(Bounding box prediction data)
--------------------------------

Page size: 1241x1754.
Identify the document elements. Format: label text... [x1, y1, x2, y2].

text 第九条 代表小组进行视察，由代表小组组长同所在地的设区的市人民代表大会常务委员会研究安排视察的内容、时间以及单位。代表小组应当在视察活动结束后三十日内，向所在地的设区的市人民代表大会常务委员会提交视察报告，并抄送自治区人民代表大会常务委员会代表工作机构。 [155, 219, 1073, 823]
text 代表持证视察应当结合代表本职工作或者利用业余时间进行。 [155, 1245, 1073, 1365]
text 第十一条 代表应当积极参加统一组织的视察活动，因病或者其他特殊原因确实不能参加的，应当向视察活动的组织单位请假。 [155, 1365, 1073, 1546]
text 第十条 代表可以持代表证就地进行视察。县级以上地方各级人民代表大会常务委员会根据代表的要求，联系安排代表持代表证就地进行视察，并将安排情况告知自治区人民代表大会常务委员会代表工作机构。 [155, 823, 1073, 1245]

--------------------------------

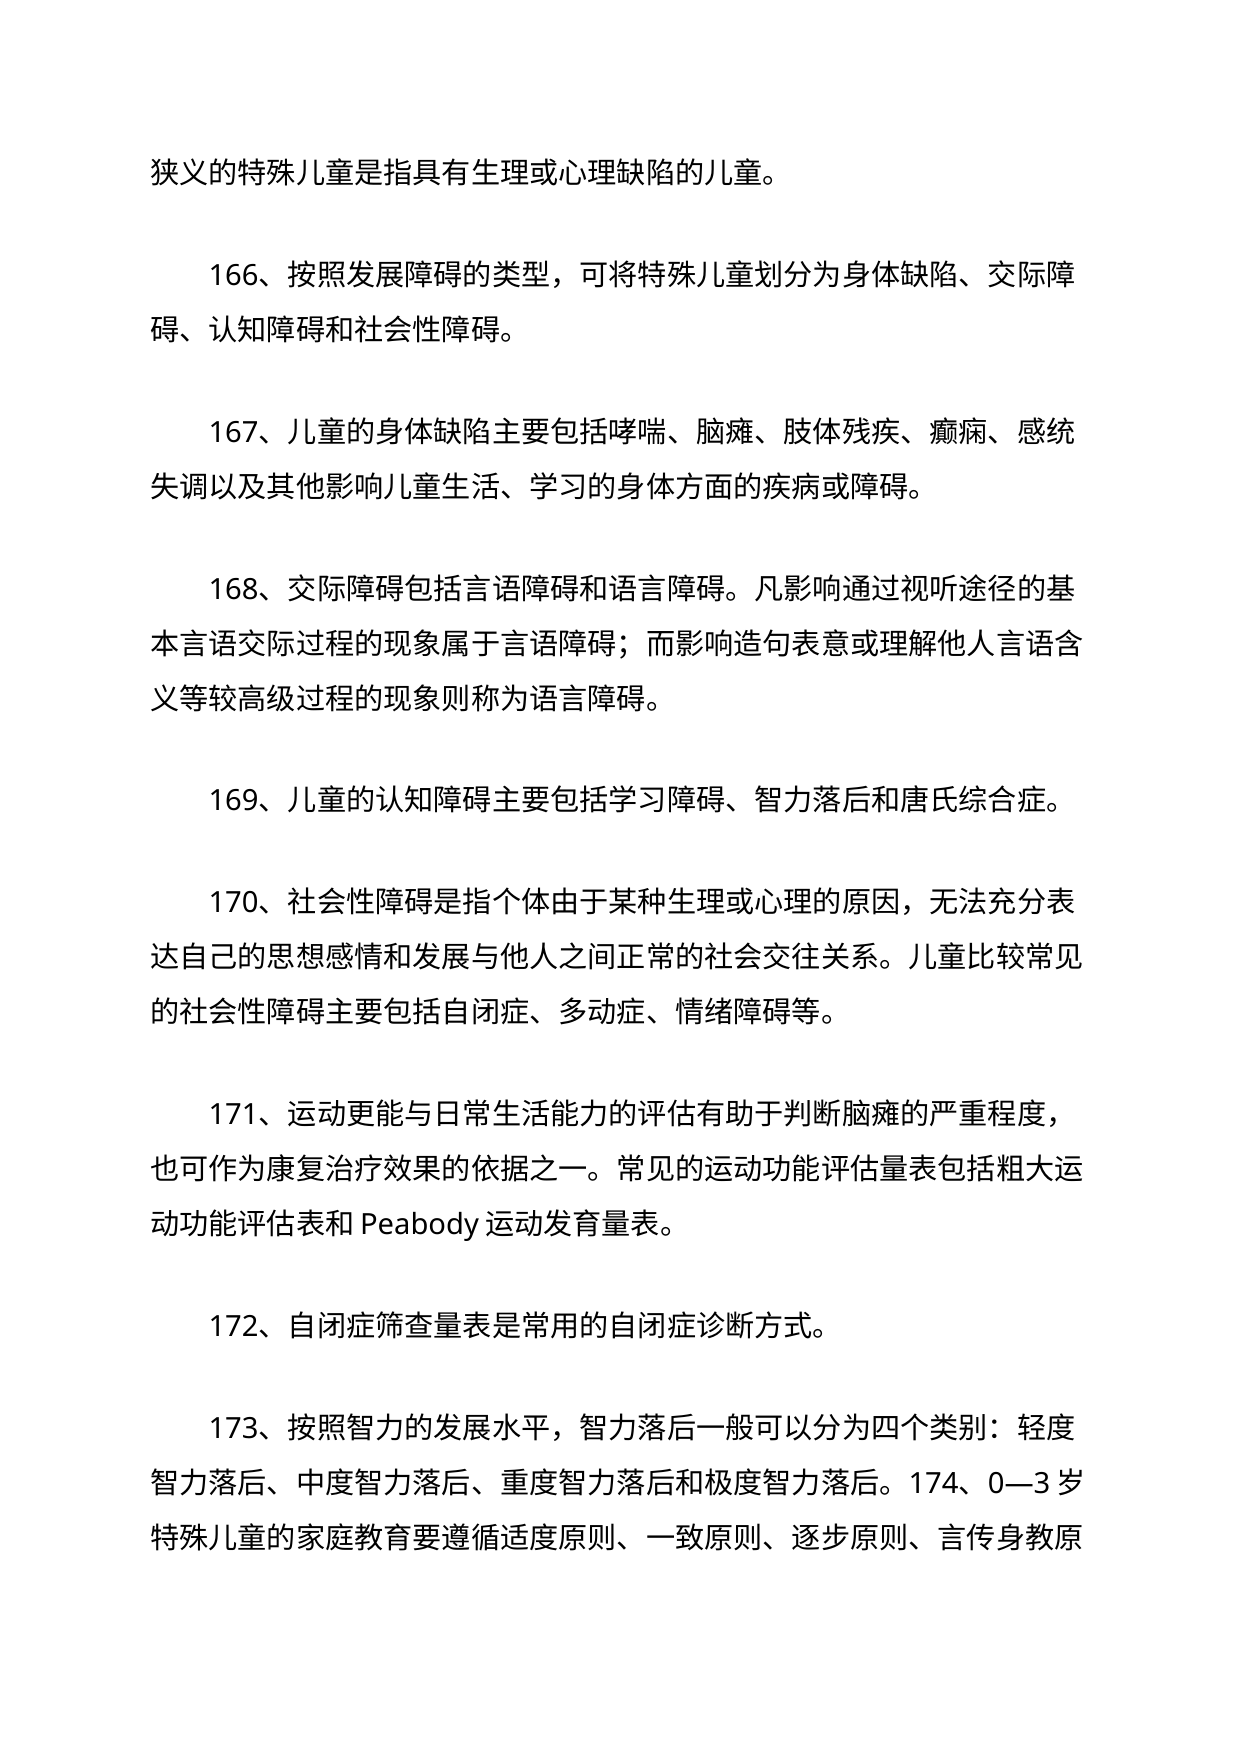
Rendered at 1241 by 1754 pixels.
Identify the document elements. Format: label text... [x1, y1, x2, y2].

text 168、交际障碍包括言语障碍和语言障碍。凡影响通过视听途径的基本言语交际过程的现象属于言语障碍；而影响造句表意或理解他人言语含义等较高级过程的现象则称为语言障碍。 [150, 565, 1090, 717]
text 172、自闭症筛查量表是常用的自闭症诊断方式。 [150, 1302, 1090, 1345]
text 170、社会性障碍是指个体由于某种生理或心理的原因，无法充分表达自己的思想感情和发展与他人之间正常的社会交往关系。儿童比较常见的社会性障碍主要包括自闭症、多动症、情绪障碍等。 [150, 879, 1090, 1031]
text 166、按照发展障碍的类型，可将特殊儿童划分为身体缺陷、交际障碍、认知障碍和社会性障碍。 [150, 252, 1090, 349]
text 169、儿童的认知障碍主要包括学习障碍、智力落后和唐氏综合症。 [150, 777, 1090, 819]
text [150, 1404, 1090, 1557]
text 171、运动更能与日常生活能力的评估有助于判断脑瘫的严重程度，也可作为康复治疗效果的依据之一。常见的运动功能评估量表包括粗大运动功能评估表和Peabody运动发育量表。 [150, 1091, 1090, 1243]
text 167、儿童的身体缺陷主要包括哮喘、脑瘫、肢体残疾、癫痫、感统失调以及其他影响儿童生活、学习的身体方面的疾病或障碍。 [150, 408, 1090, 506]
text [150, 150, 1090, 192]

--------------------------------

§ **AIM OF THE EXERCISE**: Please copy, exactly and with nothing else, the lines above beginning at the line that has "Rendered at 1241 by 1754 pixels." and ending with the line that has "text [150, 150, 1090, 192]".

§ **OUTPUT OF THE EXERCISE**:
Rendered at 1241 by 1754 pixels.
Identify the document elements. Format: label text... [x1, y1, x2, y2].

text 168、交际障碍包括言语障碍和语言障碍。凡影响通过视听途径的基本言语交际过程的现象属于言语障碍；而影响造句表意或理解他人言语含义等较高级过程的现象则称为语言障碍。 [150, 565, 1090, 717]
text 172、自闭症筛查量表是常用的自闭症诊断方式。 [150, 1302, 1090, 1345]
text 170、社会性障碍是指个体由于某种生理或心理的原因，无法充分表达自己的思想感情和发展与他人之间正常的社会交往关系。儿童比较常见的社会性障碍主要包括自闭症、多动症、情绪障碍等。 [150, 879, 1090, 1031]
text 166、按照发展障碍的类型，可将特殊儿童划分为身体缺陷、交际障碍、认知障碍和社会性障碍。 [150, 252, 1090, 349]
text 169、儿童的认知障碍主要包括学习障碍、智力落后和唐氏综合症。 [150, 777, 1090, 819]
text [150, 1404, 1090, 1557]
text 171、运动更能与日常生活能力的评估有助于判断脑瘫的严重程度，也可作为康复治疗效果的依据之一。常见的运动功能评估量表包括粗大运动功能评估表和Peabody运动发育量表。 [150, 1091, 1090, 1243]
text 167、儿童的身体缺陷主要包括哮喘、脑瘫、肢体残疾、癫痫、感统失调以及其他影响儿童生活、学习的身体方面的疾病或障碍。 [150, 408, 1090, 506]
text [150, 150, 1090, 192]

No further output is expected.